→ Data for the task

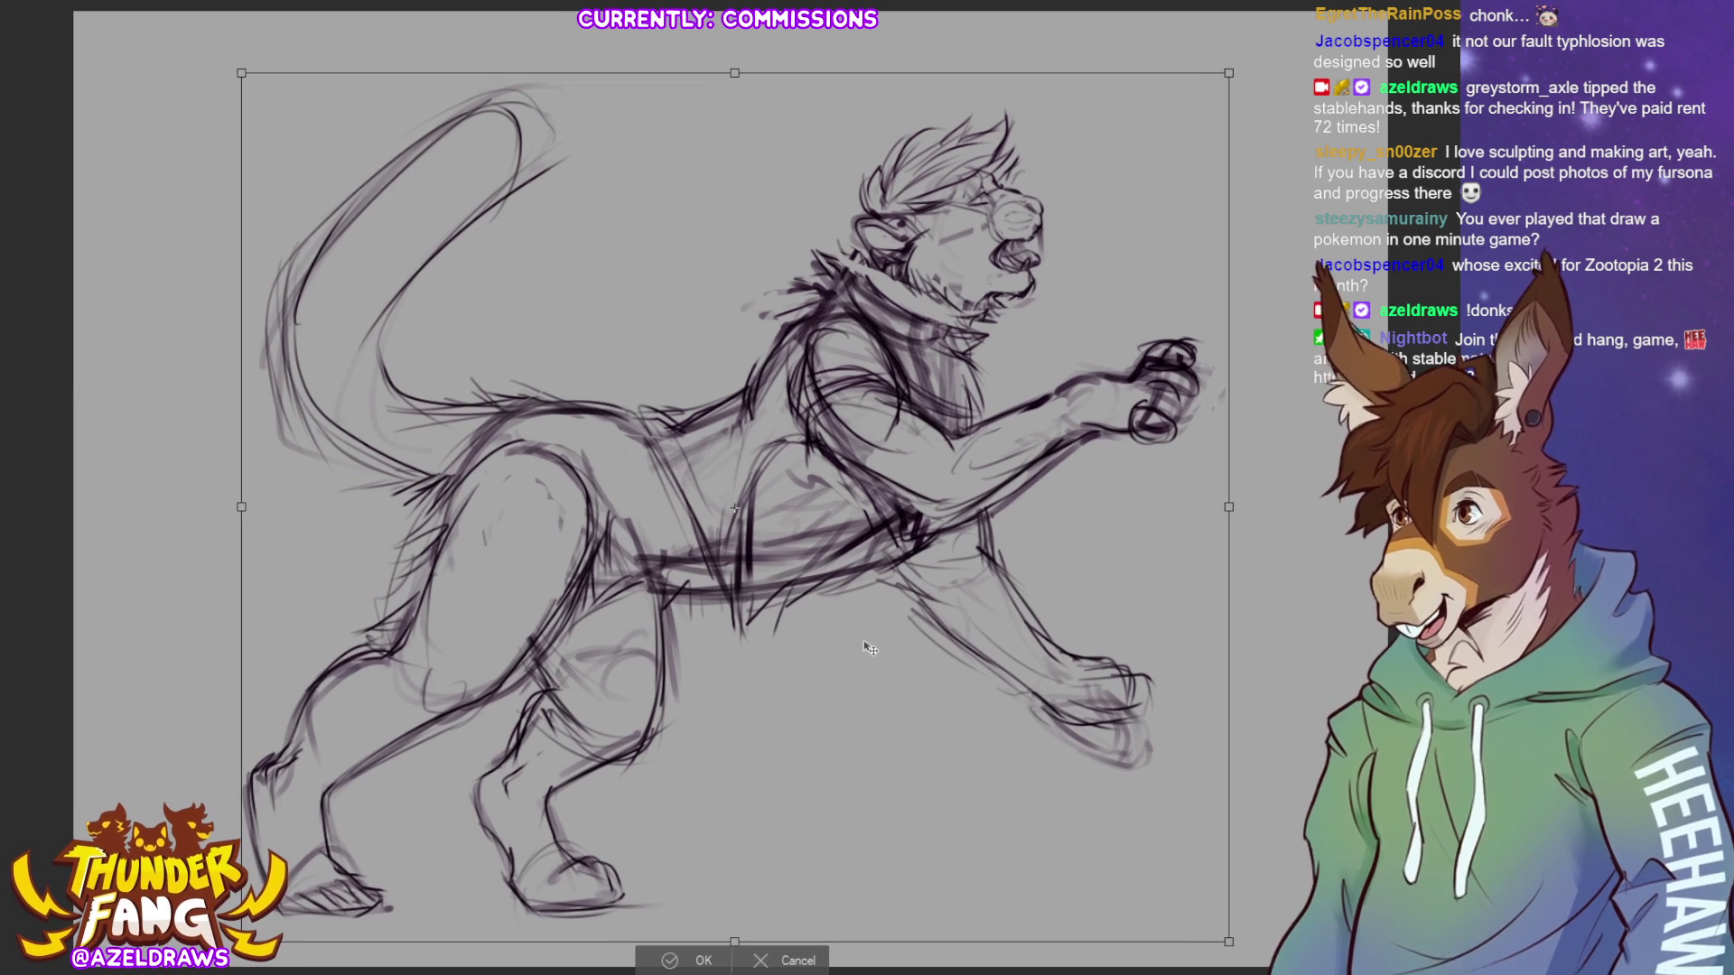
{"action": "left_click", "coordinate": [684, 959]}
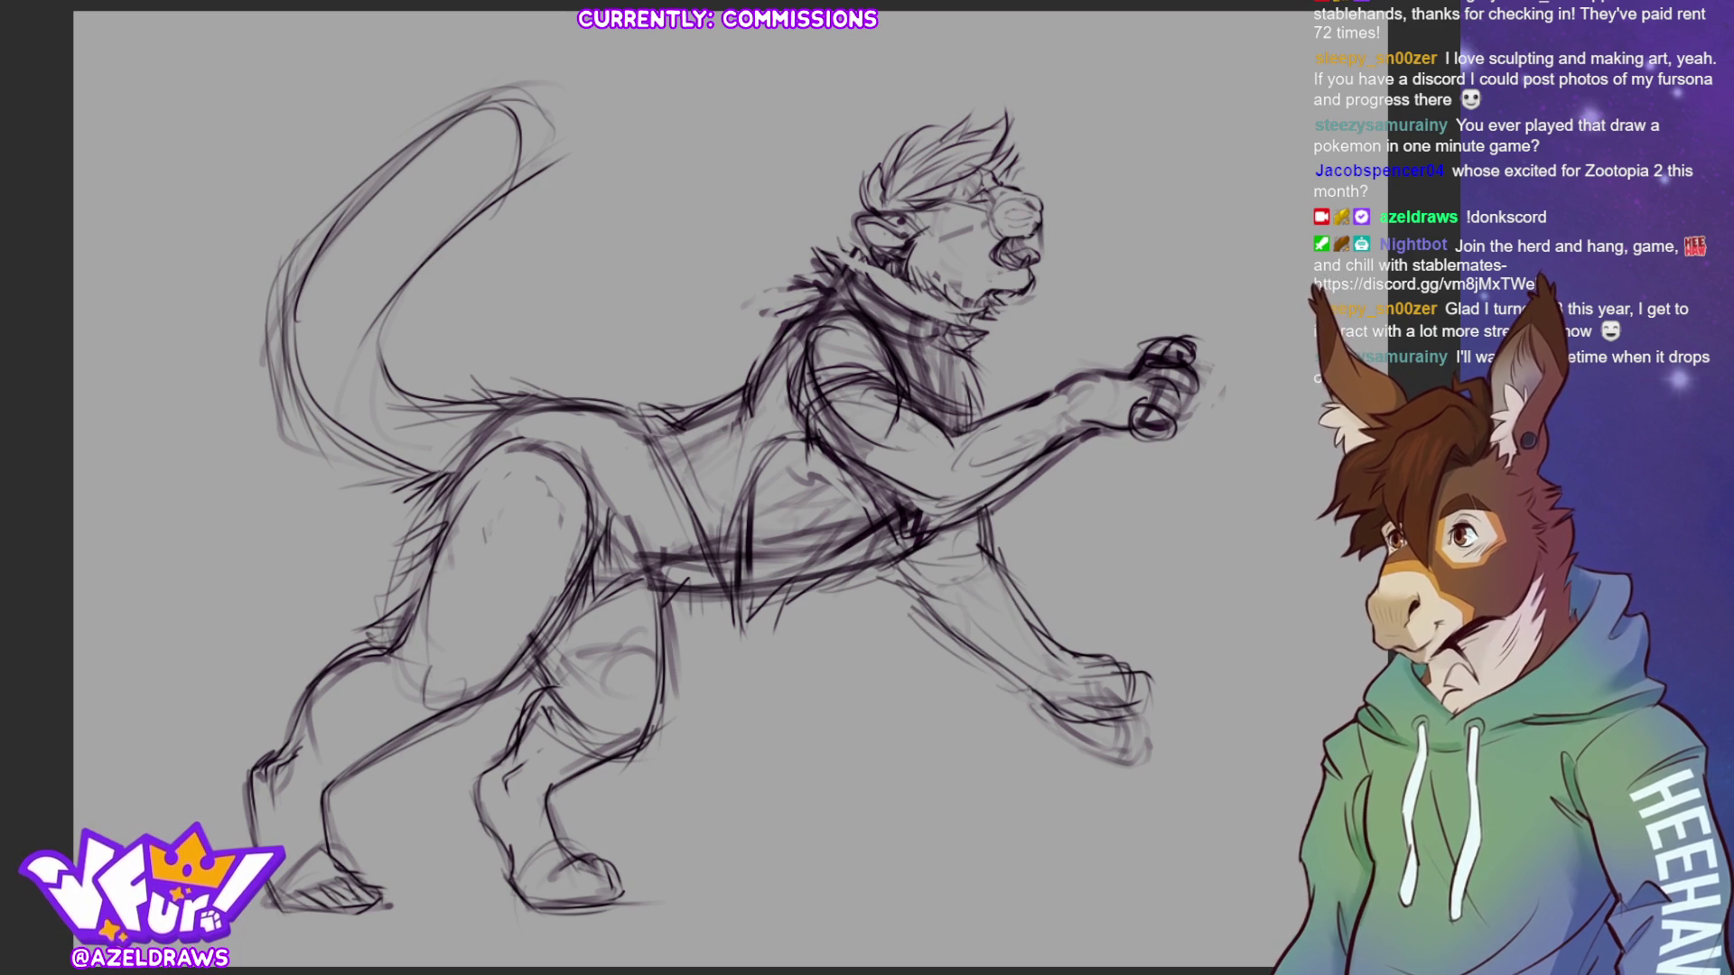
{"action": "mouse_move", "coordinate": [534, 424]}
{"action": "left_mouse_down"}
{"action": "mouse_move", "coordinate": [413, 523]}
{"action": "mouse_move", "coordinate": [246, 722]}
{"action": "mouse_move", "coordinate": [524, 957]}
{"action": "mouse_move", "coordinate": [691, 722]}
{"action": "mouse_move", "coordinate": [664, 572]}
{"action": "mouse_move", "coordinate": [520, 424]}
{"action": "left_mouse_up"}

→ Work instruction
Scan the listing for the string "coordinate". Copy each line that has it.

→ Answer section
{"action": "left_click", "coordinate": [684, 959]}
{"action": "mouse_move", "coordinate": [534, 424]}
{"action": "mouse_move", "coordinate": [413, 523]}
{"action": "mouse_move", "coordinate": [246, 722]}
{"action": "mouse_move", "coordinate": [524, 957]}
{"action": "mouse_move", "coordinate": [691, 722]}
{"action": "mouse_move", "coordinate": [664, 572]}
{"action": "mouse_move", "coordinate": [520, 424]}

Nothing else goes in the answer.